Deprem farkındalığını artıran yeni rapor yayımlandı
TSKB Ekonomik Araştırmalar’ın “Virgül – Deprem Yılı Tek Bir Yıl Değildir” başlıklı raporunda, Kahramanmaraş merkezli depremlerin ardından bölgenin ekonomik durumu, toparlanma süreci ve yeniden yapılandırma önerileri ele alındı.
TSKB Ekonomik Araştırmalar, depremin uzun vadeli etkilerini ele alan “Deprem Yılı Tek Bir Yıl Değildir” başlıklı yeni raporunu yayımladı.

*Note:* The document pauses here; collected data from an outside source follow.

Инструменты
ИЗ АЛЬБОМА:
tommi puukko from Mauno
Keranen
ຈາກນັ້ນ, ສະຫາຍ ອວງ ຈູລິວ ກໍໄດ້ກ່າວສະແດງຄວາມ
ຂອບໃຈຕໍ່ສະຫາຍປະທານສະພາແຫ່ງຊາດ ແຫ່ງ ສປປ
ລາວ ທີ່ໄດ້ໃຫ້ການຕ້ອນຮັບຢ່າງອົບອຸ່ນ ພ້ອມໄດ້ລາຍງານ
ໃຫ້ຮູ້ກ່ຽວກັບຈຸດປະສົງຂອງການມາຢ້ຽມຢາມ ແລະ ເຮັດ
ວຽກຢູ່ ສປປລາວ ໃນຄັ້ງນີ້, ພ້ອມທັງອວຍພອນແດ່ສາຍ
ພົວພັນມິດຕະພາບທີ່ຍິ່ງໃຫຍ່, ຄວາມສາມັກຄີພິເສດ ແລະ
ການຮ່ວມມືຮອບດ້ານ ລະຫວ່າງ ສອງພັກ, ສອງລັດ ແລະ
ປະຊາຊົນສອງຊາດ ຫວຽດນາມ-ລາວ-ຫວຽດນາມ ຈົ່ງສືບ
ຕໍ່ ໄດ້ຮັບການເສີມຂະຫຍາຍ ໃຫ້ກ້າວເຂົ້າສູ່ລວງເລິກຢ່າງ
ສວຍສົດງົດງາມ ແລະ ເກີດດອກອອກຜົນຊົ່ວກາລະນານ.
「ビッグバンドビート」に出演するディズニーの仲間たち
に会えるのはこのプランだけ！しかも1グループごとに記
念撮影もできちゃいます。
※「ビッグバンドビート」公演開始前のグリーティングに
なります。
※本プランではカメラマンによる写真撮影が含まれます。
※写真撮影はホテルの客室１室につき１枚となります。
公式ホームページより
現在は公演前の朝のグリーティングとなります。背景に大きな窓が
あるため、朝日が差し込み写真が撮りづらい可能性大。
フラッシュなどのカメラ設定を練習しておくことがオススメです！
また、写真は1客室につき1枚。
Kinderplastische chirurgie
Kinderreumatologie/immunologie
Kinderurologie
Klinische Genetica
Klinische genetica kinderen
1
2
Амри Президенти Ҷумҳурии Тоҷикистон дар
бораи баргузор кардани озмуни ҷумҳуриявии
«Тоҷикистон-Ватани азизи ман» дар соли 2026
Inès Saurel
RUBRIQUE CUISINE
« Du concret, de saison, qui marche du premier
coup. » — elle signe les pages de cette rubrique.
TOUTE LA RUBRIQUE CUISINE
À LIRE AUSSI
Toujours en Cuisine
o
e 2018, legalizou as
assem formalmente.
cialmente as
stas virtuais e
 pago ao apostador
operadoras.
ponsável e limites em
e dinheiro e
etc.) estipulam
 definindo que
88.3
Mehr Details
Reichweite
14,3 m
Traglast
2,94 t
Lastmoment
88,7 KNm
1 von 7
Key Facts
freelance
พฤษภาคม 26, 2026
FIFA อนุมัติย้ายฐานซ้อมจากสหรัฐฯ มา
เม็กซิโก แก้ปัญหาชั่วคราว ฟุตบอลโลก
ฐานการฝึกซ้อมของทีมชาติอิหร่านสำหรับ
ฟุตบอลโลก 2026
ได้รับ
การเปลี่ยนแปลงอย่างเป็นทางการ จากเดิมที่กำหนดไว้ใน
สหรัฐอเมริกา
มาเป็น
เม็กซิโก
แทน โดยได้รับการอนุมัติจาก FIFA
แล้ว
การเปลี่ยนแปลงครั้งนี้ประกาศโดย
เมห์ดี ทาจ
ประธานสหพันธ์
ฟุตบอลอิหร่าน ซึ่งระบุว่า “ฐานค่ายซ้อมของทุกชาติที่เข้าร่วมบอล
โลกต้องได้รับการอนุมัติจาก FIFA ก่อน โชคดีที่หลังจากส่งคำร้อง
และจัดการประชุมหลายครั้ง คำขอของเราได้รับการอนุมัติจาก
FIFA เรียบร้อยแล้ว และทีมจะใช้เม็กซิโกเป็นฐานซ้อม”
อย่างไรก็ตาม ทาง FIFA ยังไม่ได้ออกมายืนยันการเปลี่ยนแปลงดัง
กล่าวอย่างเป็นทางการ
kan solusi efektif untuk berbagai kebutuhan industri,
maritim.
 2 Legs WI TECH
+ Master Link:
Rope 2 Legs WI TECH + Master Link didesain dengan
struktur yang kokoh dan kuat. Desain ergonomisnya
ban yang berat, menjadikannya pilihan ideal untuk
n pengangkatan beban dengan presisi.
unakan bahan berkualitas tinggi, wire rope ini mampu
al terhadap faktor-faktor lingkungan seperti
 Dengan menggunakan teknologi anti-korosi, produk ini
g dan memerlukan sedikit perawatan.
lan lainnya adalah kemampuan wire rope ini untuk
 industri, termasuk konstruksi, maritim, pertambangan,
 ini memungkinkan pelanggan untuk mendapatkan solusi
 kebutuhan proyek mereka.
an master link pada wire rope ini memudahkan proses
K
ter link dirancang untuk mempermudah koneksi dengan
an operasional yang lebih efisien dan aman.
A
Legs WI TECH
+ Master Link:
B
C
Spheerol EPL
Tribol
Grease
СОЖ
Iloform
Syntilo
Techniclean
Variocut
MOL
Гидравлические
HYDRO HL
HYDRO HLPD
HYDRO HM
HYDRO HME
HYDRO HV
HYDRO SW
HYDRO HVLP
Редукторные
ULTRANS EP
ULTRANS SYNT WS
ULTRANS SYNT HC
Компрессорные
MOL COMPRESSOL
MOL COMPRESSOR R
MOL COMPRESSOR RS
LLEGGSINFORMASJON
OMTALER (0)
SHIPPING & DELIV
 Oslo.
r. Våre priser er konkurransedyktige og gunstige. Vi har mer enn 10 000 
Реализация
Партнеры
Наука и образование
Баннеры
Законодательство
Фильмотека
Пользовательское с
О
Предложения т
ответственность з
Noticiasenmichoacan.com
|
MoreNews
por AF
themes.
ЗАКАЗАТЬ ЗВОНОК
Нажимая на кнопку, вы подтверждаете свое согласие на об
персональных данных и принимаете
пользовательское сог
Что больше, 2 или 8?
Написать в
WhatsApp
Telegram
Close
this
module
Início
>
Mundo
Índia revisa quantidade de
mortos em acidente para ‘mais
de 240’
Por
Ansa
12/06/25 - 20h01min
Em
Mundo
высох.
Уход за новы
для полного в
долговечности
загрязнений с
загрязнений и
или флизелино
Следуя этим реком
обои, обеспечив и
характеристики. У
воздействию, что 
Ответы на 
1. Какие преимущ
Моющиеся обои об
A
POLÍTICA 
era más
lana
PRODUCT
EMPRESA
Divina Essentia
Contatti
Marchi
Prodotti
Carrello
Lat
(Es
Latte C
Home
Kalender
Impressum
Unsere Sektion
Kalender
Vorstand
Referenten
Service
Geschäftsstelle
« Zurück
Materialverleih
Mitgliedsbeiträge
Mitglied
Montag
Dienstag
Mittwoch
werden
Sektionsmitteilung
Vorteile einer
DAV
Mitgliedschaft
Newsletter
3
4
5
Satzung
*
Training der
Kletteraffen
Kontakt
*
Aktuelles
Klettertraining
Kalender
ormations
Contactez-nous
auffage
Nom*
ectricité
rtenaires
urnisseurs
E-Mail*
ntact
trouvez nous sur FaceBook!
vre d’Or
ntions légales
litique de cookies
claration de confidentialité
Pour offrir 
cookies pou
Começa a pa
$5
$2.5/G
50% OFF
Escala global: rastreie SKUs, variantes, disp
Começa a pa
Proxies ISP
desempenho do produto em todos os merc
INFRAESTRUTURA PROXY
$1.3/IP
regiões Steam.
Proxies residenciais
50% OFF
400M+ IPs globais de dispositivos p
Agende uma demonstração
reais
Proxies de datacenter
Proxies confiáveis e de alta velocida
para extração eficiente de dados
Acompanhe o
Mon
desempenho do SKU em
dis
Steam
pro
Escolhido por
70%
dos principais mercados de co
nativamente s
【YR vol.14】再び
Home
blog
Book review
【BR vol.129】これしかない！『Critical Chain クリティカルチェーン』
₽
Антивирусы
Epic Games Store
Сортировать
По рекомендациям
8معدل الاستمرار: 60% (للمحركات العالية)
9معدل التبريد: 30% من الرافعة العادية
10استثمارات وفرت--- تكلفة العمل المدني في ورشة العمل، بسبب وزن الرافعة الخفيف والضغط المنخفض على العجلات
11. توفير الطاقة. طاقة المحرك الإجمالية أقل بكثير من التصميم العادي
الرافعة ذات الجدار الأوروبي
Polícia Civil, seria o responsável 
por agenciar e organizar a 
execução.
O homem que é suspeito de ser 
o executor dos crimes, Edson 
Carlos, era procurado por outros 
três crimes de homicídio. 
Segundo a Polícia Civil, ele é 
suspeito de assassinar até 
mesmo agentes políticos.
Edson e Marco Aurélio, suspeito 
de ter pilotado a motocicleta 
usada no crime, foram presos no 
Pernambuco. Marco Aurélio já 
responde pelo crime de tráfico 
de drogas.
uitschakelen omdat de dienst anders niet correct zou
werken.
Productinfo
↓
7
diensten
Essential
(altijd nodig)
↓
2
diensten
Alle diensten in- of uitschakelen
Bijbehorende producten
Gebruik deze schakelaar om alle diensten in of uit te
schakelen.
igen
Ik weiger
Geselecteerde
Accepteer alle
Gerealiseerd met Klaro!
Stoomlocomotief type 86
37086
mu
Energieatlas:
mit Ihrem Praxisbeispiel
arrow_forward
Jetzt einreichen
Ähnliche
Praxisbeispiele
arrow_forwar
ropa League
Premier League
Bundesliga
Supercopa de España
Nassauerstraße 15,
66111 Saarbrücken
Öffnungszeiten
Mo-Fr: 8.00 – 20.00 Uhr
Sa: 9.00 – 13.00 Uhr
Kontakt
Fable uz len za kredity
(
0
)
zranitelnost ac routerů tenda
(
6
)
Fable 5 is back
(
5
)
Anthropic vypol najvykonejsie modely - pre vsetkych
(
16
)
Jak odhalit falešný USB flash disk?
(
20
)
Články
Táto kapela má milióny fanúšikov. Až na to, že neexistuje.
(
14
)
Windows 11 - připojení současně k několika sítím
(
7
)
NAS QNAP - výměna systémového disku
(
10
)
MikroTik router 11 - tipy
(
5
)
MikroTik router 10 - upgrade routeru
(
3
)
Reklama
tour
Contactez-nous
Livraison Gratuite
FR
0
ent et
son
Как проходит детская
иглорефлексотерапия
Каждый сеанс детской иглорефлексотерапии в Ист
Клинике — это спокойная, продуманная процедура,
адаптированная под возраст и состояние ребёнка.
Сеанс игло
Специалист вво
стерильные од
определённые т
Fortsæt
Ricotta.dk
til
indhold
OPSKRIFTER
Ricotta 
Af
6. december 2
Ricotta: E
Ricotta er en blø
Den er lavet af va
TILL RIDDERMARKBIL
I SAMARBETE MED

Raporda, depremin ekonomik ve sosyal etkilerinin yalnızca bir takvim yılı ile sınırlı olmadığı, yeniden yapılanma sürecinin çok yıllı bir perspektifle ele alınması gerektiği vurgulanıyor. 2023’te yayımlanan “Deprem Sonrası Dönemi Düşünmek: Kurulacaklar, Kurtarılacaklar, Korunacaklar” raporunda “Deprem bölgesi tüm Türkiye’dir” yaklaşımıyla depremin sadece afet yaşanan kentlerle sınırlı kalmadığının altı çizilmişti. Yeni rapor, bu anlayışı genişleterek afetlerin uzun yıllar süren etkilerine dair derinlemesine bir bakış sunuyor ve Türkiye’de afetlere karşı dayanıklılığın artırılması için uzun vadeli bir strateji geliştirilmesini öneriyor.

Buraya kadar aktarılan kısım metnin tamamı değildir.